Tell me and I forget. Teach me and I remember. Involve me and I learn. Benjamin Franklin

Wednesday, March 19, 2014

The Tenure Take-Back

The response to a professor who lost her job offer when she tried to negotiate reveals the skewed priorities of academia.

By Rebecca Schuman

The Slate - March 18, 2014

As my Slate colleague Katy Waldman has written, it appears that in the buyer’s market of academia, “lean in” is a dangerous fallacy. For men and women both, it’s not “lean in” so much as “bend over.” According to the widely read blog the Philosophy Smoker, a job candidate identified as “W” recently received an offer for a tenure-track position at Nazareth College, a small liberal-arts school near Rochester, N.Y. Like many recipients of job offers, W viewed the original bid as the opening move in a series of negotiations, and thus submitted the following counteroffer, after informing the department—with whom she says she had been in friendly contact—that she was about to switch into “negotiation mode”:
As you know, I am very enthusiastic about the possibility of coming to Nazareth.
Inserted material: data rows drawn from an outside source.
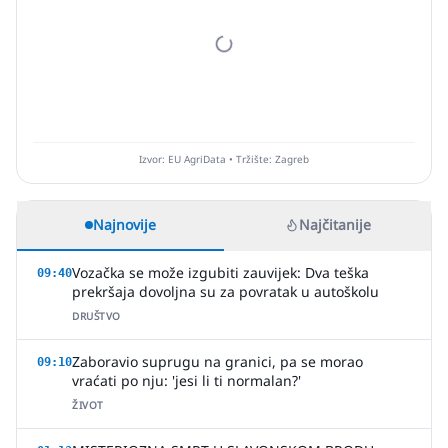
Izvor: EU AgriData • Tržište: Zagreb
Najnovije
Najčitanije
Vozačka se može izgubiti zauvijek: Dva teška
09:40
prekršaja dovoljna su za povratak u autoškolu
DRUŠTVO
Zaboravio suprugu na granici, pa se morao
09:10
vraćati po nju: 'jesi li ti normalan?'
ŽIVOT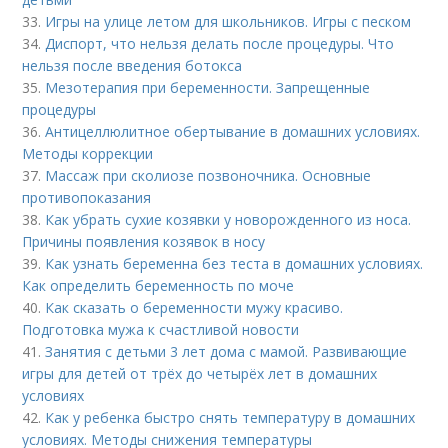
33.
Игры на улице летом для школьников. Игры с песком
34.
Диспорт, что нельзя делать после процедуры. Что
нельзя после введения ботокса
35.
Мезотерапия при беременности. Запрещенные
процедуры
36.
Антицеллюлитное обертывание в домашних условиях.
Методы коррекции
37.
Массаж при сколиозе позвоночника. Основные
противопоказания
38.
Как убрать сухие козявки у новорожденного из носа.
Причины появления козявок в носу
39.
Как узнать беременна без теста в домашних условиях.
Как определить беременность по моче
40.
Как сказать о беременности мужу красиво.
Подготовка мужа к счастливой новости
41.
Занятия с детьми 3 лет дома с мамой. Развивающие
игры для детей от трёх до четырёх лет в домашних
условиях
42.
Как у ребенка быстро снять температуру в домашних
условиях. Методы снижения температуры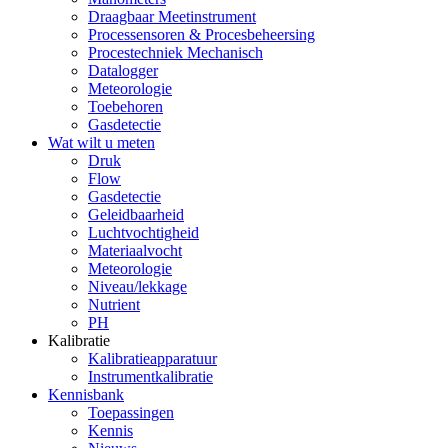
Draagbaar Meetinstrument
Processensoren & Procesbeheersing
Procestechniek Mechanisch
Datalogger
Meteorologie
Toebehoren
Gasdetectie
Wat wilt u meten
Druk
Flow
Gasdetectie
Geleidbaarheid
Luchtvochtigheid
Materiaalvocht
Meteorologie
Niveau/lekkage
Nutrient
PH
Kalibratie
Kalibratieapparatuur
Instrumentkalibratie
Kennisbank
Toepassingen
Kennis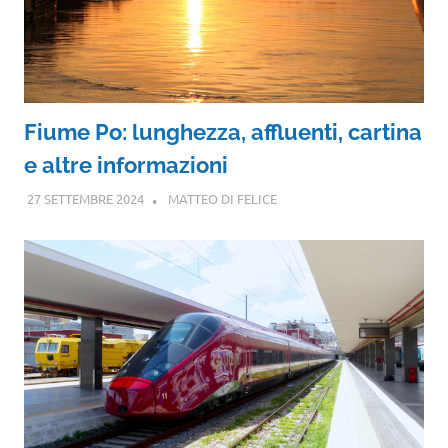
Fiume Po: lunghezza, affluenti, cartina
e altre informazioni
27 SETTEMBRE 2024
MATTEO DI FELICE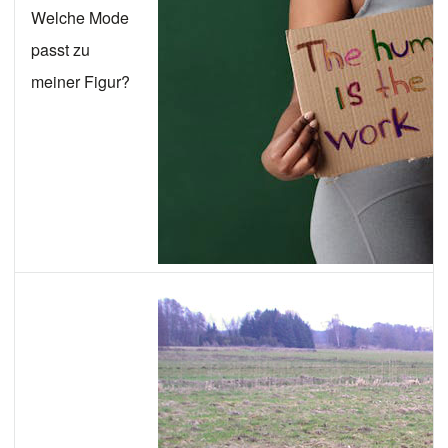
Welche Mode
passt zu
meiner Figur?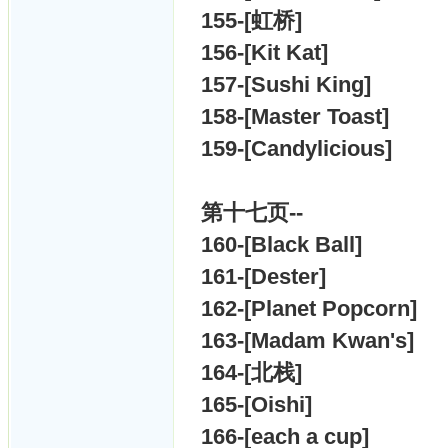
155-[
虹桥]
156-[
Kit Kat]
157-[
Sushi King]
158-[
Master Toast]
159-[
Candylicious]
第十七
页--
160-[
Black Ball]
161-[
Dester]
162-[
Planet Popcorn]
163-[
Madam Kwan's]
164-[
北栈]
165-[
Oishi]
166-[
each a cup]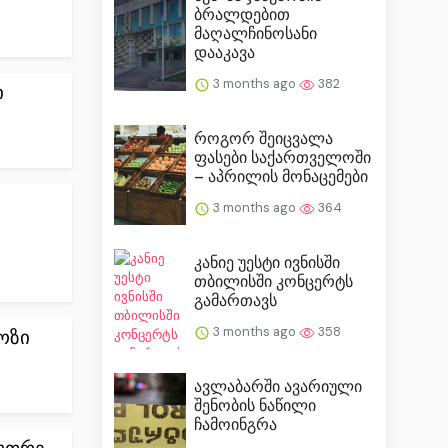
ბრალდებით
მაღალჩინოსანი
დააკავა
3 months ago
382
ი
როგორ შეიცვალა
ფასები საქართველოში
– აპრილის მონაცემები
3 months ago
364
კანიე უესტი ივნისში
თბილისში კონცერტს
გამართავს
3 months ago
358
ოზი
ავლაბარში ავარიული
შენობის ნაწილი
ჩამოინგრა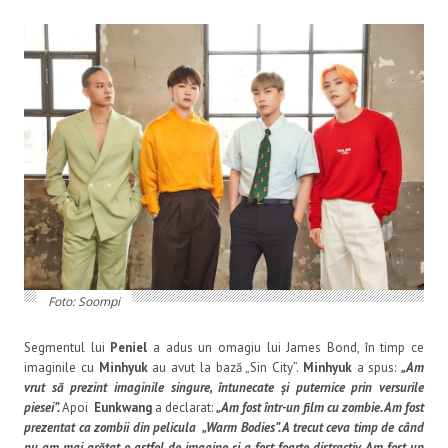
Foto: Soompi
Segmentul lui
Peniel
a adus un omagiu lui James Bond, în timp ce
imaginile cu
Minhyuk
au avut la bază „Sin City”.
Minhyuk
a spus:
„Am
vrut să prezint imaginile singure, întunecate și puternice prin versurile
piesei”.
Apoi
Eunkwang
a declarat:
„Am fost într-un film cu zombie. Am fost
prezentat ca zombii din pelicula „Warm Bodies”. A trecut ceva timp de când
nu am mai arătat o astfel de imagine și a fost foarte distractiv. Am fost un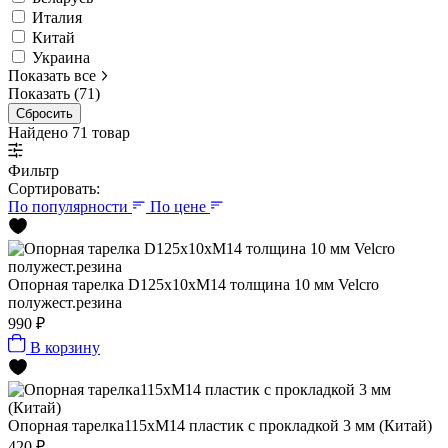
Италия
Китай
Украина
Показать все
Показать (71)
Сбросить
Найдено 71 товар
Фильтр
Сортировать:
По популярности
По цене
Опорная тарелка D125x10хМ14 толщина 10 мм Velcro
полужест.резина
990 ₽
В корзину
Опорная тарелка115xМ14 пластик с прокладкой 3 мм (Китай)
420 ₽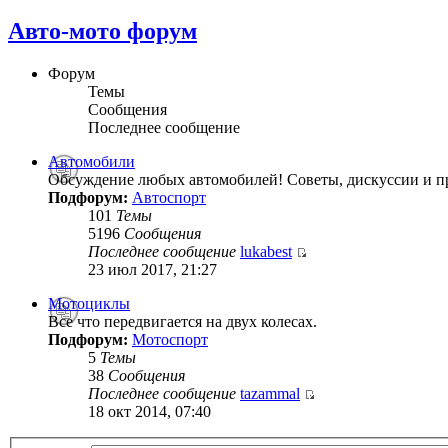
Авто-мото форум
Форум
Темы
Сообщения
Последнее сообщение
Автомобили
Обсуждение любых автомобилей! Советы, дискуссии и п
Подфорум:
Автоспорт
101
Темы
5196
Сообщения
Последнее сообщение
lukabest
23 июл 2017, 21:27
Мотоциклы
Все что передвигается на двух колесах.
Подфорум:
Мотоспорт
5
Темы
38
Сообщения
Последнее сообщение
tazammal
18 окт 2014, 07:40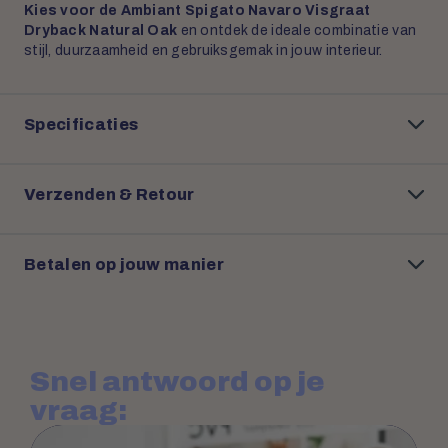
Kies voor de Ambiant Spigato Navaro Visgraat
Dryback Natural Oak
en ontdek de ideale combinatie van
stijl, duurzaamheid en gebruiksgemak in jouw interieur.
Specificaties
Verzenden & Retour
Betalen op jouw manier
Snel antwoord op je
vraag: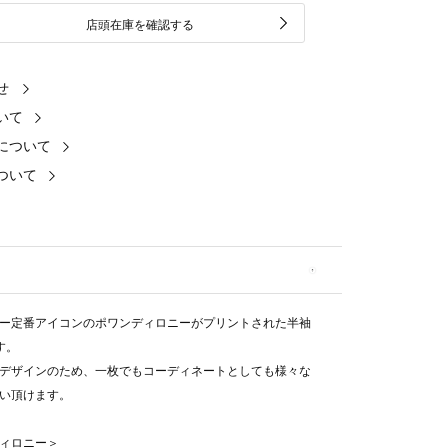
店頭在庫を確認する
せ
いて
について
ついて
ー定番アイコンのポワンディロニーがプリントされた半袖
す。
デザインのため、一枚でもコーディネートとしても様々な
い頂けます。
ィロニー＞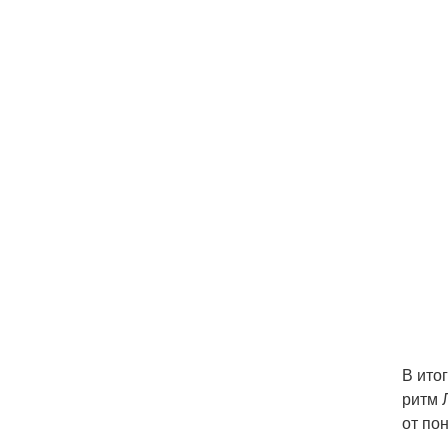
В ито
ритм 
от по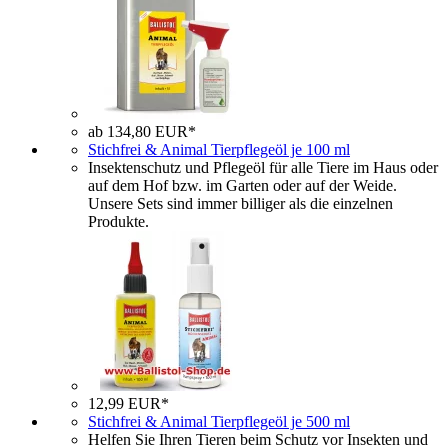
ab 134,80 EUR*
Stichfrei & Animal Tierpflegeöl je 100 ml
Insektenschutz und Pflegeöl für alle Tiere im Haus oder
auf dem Hof bzw. im Garten oder auf der Weide.
Unsere Sets sind immer billiger als die einzelnen
Produkte.
12,99 EUR*
Stichfrei & Animal Tierpflegeöl je 500 ml
Helfen Sie Ihren Tieren beim Schutz vor Insekten und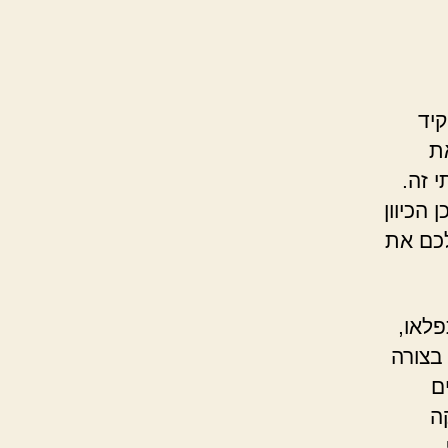
יד
ת
 זה.
הכיוון
לכם את
לאו,
בצורה
ם
ה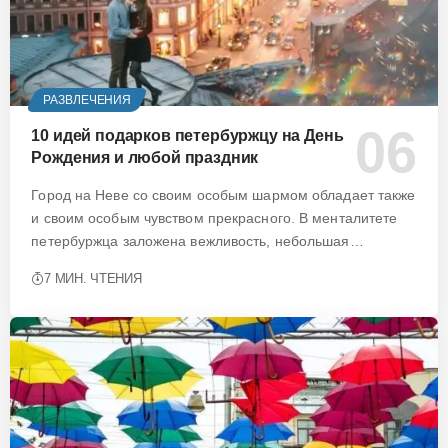
РАЗВЛЕЧЕНИЯ
10 идей подарков петербуржцу на День
Рождения и любой праздник
Город на Неве со своим особым шармом обладает также
и своим особым чувством прекрасного. В менталитете
петербуржца заложена вежливость, небольшая…
7 МИН. ЧТЕНИЯ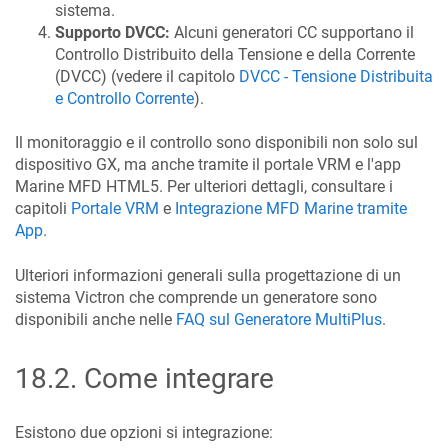
sistema.
Supporto DVCC:
Alcuni generatori CC supportano il
Controllo Distribuito della Tensione e della Corrente
(DVCC) (vedere il capitolo
DVCC - Tensione Distribuita
e Controllo Corrente
).
Il monitoraggio e il controllo sono disponibili non solo sul
dispositivo GX, ma anche tramite il portale VRM e l'app
Marine MFD HTML5. Per ulteriori dettagli, consultare i
capitoli
Portale VRM
e
Integrazione MFD Marine tramite
App
.
Ulteriori informazioni generali sulla progettazione di un
sistema Victron che comprende un generatore sono
disponibili anche nelle
FAQ sul Generatore MultiPlus
.
18.2
.
Come integrare
Esistono due opzioni si integrazione:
Granting some of the following provisions would make my decision easier. 
1) An increase of my starting salary to $65,000, which is more in line with what assistant professors in philosophy have been getting in the last few years.
2) An official semester of maternity leave.
3) A pre-tenure sabbatical at some point during the bottom half of my tenure clock.
4) No more than three new class preps per year for the first three years.
5) A start date of academic year 2015 so I can complete my postdoc. 
I know that some of these might be easier to grant than others. Let me know what you think.